=== ASSIGNMENT ===
In the listing below, transcribe the line that contains "X131064000Y-91369495D02*" and all lines following it, ending with the last line. Add nothing.

+-------+

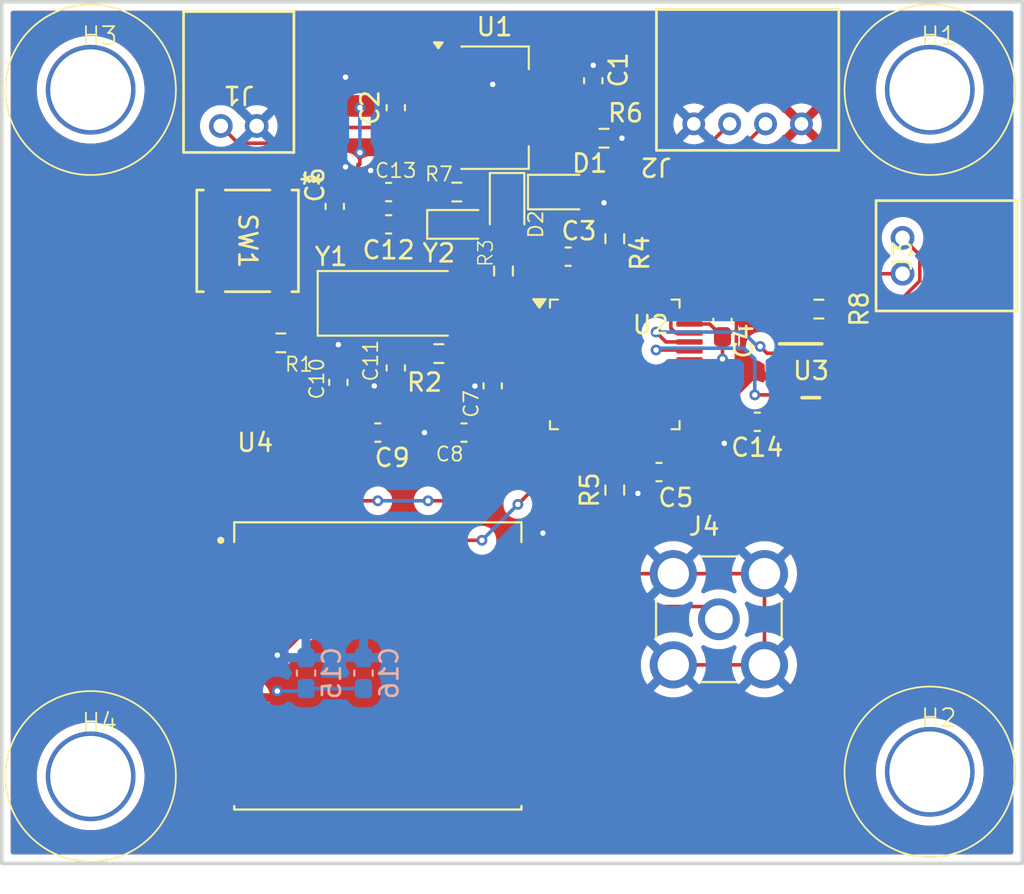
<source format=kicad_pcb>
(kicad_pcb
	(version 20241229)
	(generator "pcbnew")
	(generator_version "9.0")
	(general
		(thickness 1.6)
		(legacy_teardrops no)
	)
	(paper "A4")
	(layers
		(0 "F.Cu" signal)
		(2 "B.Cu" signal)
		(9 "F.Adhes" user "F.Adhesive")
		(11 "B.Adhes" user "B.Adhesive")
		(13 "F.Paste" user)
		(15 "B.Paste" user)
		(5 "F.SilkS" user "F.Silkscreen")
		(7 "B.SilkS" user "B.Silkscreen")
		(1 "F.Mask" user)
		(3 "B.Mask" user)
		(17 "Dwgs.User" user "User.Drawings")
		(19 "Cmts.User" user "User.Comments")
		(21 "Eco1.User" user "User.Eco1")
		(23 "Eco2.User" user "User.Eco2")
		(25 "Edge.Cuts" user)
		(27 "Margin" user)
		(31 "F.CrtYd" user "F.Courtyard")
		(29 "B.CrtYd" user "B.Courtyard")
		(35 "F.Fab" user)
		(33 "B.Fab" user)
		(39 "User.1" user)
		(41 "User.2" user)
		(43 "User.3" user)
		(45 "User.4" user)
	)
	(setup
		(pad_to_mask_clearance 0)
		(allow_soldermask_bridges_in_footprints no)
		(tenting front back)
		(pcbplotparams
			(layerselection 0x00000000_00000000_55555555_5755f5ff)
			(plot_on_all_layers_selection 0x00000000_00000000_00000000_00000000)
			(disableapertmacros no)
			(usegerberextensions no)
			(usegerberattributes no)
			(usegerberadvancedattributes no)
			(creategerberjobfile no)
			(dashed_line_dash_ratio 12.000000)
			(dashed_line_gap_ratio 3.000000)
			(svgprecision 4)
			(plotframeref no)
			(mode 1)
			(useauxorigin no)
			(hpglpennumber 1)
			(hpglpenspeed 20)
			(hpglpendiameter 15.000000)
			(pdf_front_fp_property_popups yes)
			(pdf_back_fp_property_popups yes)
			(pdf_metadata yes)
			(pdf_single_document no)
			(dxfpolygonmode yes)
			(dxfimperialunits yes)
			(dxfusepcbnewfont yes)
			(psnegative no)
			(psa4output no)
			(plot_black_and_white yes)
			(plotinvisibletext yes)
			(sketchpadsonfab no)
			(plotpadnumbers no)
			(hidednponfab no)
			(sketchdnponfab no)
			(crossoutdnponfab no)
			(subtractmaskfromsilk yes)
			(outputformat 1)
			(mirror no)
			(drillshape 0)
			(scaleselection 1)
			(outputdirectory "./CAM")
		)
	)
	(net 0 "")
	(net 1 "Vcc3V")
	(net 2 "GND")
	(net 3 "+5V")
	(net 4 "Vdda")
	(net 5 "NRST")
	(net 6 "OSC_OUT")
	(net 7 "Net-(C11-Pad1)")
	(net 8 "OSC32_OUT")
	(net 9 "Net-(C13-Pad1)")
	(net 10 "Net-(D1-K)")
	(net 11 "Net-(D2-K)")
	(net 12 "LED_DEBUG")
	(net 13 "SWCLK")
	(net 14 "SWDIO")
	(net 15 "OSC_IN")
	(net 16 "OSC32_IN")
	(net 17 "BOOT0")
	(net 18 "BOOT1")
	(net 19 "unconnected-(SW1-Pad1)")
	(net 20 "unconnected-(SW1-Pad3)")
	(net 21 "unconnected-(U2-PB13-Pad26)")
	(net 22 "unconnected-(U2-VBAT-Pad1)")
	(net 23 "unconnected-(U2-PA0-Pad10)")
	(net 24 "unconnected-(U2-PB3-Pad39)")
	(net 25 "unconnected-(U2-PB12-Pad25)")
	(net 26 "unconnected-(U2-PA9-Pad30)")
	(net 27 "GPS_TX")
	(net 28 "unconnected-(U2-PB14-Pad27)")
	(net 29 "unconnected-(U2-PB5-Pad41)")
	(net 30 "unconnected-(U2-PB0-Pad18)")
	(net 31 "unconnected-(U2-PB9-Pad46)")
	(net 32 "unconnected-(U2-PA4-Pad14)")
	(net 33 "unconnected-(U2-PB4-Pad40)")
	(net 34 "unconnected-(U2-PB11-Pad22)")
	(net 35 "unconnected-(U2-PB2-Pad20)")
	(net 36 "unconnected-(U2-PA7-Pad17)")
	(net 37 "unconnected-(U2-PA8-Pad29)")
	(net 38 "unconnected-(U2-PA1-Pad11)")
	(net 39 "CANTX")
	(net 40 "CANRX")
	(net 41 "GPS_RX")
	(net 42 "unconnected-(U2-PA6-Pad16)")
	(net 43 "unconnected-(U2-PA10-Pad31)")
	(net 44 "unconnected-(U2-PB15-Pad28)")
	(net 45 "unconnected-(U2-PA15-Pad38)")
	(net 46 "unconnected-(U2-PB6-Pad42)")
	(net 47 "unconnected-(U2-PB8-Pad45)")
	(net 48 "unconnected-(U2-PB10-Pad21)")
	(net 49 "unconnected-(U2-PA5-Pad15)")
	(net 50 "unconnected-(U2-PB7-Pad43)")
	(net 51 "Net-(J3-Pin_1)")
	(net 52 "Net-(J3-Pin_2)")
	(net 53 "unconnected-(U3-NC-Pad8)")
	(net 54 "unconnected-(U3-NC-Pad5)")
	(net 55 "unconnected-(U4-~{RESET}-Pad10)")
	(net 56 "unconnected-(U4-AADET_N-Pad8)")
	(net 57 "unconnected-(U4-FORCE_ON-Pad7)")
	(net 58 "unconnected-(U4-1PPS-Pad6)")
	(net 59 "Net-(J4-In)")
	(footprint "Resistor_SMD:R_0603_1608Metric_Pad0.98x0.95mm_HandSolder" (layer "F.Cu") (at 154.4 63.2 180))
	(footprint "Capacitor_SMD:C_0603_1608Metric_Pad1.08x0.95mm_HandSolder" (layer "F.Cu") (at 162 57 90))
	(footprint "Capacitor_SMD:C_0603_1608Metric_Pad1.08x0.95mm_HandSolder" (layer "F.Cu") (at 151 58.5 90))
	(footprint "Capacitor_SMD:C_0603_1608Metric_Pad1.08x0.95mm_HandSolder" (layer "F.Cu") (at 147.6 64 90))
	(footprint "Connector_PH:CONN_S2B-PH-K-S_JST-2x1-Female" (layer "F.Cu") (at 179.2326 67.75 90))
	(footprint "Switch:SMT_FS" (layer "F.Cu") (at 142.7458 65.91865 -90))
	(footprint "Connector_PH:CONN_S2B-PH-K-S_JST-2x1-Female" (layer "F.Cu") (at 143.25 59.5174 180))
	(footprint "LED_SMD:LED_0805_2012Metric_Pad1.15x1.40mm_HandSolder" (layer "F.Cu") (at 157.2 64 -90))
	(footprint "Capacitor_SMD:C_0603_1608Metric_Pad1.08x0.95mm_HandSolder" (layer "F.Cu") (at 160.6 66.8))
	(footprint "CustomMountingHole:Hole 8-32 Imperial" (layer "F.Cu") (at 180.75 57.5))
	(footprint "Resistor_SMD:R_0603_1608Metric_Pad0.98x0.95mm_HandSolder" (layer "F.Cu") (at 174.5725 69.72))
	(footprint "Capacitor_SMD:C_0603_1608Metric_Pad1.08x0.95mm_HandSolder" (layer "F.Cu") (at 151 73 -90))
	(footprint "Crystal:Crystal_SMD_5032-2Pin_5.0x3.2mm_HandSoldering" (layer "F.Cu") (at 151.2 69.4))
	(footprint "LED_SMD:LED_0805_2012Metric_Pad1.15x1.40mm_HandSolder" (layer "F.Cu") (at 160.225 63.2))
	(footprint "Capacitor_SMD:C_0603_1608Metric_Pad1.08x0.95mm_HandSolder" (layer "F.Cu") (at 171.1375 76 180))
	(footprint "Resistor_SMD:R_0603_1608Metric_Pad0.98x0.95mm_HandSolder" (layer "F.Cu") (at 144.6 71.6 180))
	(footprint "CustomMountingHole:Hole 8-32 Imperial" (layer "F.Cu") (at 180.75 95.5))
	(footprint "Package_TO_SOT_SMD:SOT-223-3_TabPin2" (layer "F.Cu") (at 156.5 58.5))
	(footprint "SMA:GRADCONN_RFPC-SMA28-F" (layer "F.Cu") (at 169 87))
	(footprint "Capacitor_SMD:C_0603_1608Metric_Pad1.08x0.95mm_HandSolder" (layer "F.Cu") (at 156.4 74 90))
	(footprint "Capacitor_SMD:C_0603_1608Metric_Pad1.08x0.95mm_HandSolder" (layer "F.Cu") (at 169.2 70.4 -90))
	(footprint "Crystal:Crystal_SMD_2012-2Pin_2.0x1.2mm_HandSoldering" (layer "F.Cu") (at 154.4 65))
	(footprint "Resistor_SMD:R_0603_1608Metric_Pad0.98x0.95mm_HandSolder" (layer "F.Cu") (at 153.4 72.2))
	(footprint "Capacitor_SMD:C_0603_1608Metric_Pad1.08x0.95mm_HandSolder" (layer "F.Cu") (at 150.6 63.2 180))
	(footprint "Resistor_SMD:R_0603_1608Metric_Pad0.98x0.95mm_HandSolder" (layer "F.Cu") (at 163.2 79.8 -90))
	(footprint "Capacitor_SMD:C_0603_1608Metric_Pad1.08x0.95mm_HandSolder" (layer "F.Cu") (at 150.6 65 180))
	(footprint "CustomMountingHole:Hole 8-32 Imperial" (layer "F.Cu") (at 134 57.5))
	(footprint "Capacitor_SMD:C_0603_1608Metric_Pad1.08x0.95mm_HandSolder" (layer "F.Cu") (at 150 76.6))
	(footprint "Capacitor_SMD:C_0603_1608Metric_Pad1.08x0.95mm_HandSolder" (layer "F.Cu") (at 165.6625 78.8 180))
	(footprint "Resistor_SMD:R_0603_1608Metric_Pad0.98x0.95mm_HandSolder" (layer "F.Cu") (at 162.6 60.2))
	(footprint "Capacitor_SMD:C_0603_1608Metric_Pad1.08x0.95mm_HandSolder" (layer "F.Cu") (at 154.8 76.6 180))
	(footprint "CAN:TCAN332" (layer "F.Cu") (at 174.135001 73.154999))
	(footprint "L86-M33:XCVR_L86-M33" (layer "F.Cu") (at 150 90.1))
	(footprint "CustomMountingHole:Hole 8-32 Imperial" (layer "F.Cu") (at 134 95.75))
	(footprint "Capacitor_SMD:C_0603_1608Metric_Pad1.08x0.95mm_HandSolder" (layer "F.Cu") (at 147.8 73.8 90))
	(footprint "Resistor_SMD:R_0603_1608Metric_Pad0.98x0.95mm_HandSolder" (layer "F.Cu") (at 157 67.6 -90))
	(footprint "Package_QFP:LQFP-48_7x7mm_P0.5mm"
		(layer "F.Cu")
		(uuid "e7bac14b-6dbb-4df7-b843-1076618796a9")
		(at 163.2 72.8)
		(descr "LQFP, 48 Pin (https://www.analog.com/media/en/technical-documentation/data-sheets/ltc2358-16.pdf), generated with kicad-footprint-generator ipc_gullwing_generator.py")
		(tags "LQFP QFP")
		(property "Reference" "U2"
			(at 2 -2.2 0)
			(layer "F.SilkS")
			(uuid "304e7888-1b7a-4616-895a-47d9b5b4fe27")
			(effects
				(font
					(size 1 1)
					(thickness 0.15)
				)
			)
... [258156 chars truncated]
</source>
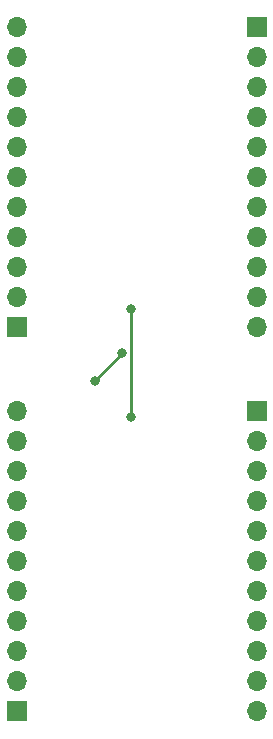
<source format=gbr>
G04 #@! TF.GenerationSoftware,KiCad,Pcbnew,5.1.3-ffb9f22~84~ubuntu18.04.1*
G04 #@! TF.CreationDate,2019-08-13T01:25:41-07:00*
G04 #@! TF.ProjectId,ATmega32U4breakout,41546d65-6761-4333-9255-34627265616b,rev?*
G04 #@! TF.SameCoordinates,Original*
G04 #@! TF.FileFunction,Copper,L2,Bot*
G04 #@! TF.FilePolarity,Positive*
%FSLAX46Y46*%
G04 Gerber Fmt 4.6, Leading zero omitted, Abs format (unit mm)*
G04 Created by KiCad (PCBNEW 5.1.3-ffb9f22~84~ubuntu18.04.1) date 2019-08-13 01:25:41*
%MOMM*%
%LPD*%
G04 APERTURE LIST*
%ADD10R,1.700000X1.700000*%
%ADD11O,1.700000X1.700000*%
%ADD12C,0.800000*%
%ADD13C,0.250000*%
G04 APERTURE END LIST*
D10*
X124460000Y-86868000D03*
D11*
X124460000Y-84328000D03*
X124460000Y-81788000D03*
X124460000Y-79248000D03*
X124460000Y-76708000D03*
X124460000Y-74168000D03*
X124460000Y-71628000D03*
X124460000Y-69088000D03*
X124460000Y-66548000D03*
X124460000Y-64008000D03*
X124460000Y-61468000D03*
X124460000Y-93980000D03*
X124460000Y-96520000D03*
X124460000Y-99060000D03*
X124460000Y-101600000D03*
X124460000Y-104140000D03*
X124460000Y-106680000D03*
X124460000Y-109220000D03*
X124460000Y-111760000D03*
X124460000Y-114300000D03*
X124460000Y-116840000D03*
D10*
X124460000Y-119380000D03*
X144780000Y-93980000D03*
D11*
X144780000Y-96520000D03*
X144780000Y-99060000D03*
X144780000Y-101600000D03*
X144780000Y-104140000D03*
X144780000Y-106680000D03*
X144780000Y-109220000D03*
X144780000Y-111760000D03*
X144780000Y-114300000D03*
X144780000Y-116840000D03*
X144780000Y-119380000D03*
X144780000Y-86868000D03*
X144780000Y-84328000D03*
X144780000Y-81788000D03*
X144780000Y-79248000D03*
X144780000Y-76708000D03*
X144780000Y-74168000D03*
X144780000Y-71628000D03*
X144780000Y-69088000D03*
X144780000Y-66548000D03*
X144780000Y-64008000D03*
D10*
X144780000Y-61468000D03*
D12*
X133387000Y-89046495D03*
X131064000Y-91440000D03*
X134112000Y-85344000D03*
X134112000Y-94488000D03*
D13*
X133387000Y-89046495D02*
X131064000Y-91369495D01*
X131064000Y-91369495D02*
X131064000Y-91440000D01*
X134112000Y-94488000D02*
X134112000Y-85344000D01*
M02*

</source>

+-------+

=== THE COMPLETED TASK ===
X131064000Y-91369495D02*
X131064000Y-91440000D01*
X134112000Y-94488000D02*
X134112000Y-85344000D01*
M02*

</source>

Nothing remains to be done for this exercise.